Carotid surgery for silent stenosis cuts long-term stroke risk
For patients younger than age 75 with asymptomatic carotid stenosis, successful carotid endarterectomy (CEA) reduces the risk of stroke over the next 10 years by about 46%, with about half of this reduction in disabling or fatal strokes, suggest the Asymptomatic Carotid Surgery Trial-1(ACST-1) results published September 25, 2010 in the Lancet.
However, the perioperative risk of stroke or death is about 3%, note Dr Allison Halliday (John Radcliffe Hospital, Oxford, UK) and colleagues. They conclude that "for otherwise-healthy men and women younger than 75 years . . . the results from this trial suggest net benefit from CEA, as long as perioperative risks remain low."
In a statement on the study, Halliday notes that this trial took more than a decade to complete, "because we wanted to know about the long-term effects of surgery.
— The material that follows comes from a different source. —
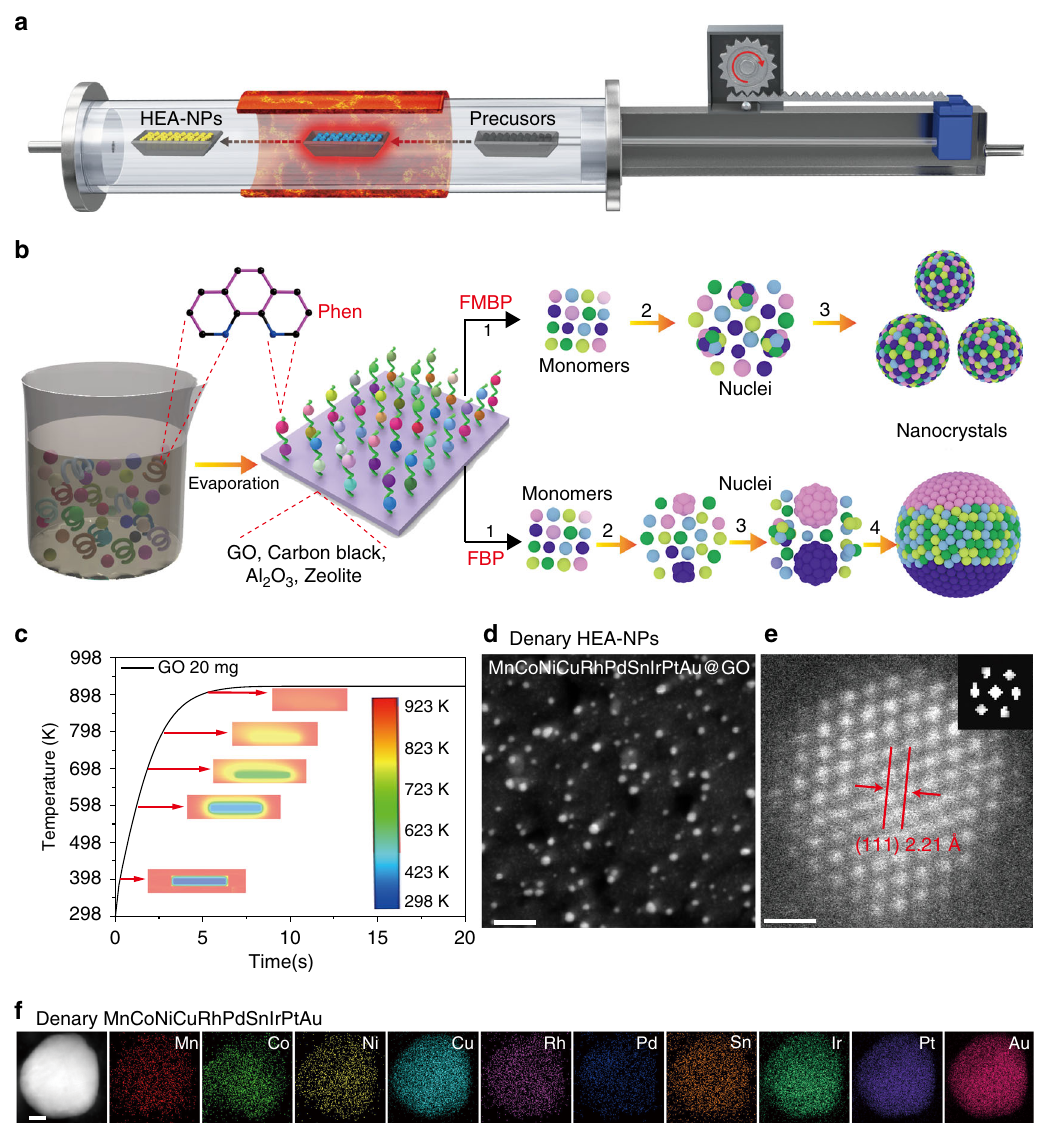
Fig. 1 The FMBP strategy for synthesis of HEA-NPs. a Schematic diagram of the FMBP experimental setup for synthesis of HEA-NPs. b Schematic diagrams for synthesis of homogeneous and phase-separated HEA-NPs by FMBP and FBP strategies, respectively. c The simulation of the time required for precursors/GO (20 mg, 3 wt%) to reach 923 K in the FMBP process. Center: the metal precursors/GO in the quartz boat. d HAADF-STEM images for the denary (MnCoNiCuRhPdSnIrPtAu) HEA-NPs highly dispersed on GO synthesized by the FMBP strategy (The loading of HEA-NPs on GO was 3 wt%). e The HR-STEM image for the denary (MnCoNiCuRhPdSnIrPtAu) HEA-NPs (inset, the Fourier transform analysis for denary (MnCoNiCuRhPdSnIrPtAu) HEA-NPs indicated that the denary HEA-NPs featured with an fcc crystal framework). f Elemental maps for denary (MnCoNiCuRhPdSnIrPtAu) HEA-NPs (The loading of HEA-NPs on GO was 10 wt%). The elements in HEA-NPs have the equal atomic ratio. Scale bar d : 10 nm, e : 0.5 nm, and f : 10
The finding that successful carotid artery surgery can substantially reduce the stroke risk for many years is remarkable, because it means that most of the risk of stroke over the next five years in patients with a narrowed carotid artery is caused by that single carotid lesion."
Reached for outside comment, Dr Martin M Brown (National Hospital for Neurology and Neurosurgery, London, UK) said: "The problem with the conclusions of the trial is that over the long time it has taken to complete the study, medical treatment to prevent stroke in patients with carotid stenosis has improved considerably.
"There is considerable evidence," he said, "that modern medical treatment approximately halves the risk of stroke associated with carotid stenosis."
Halliday and colleagues do point out in their article that the "net benefit [of CEA] in future patients will depend on their risks from unoperated carotid lesions (which will be reduced by medication), on future surgical risks (which might differ from those in trials), and on whether life expectancy exceeds 10 years."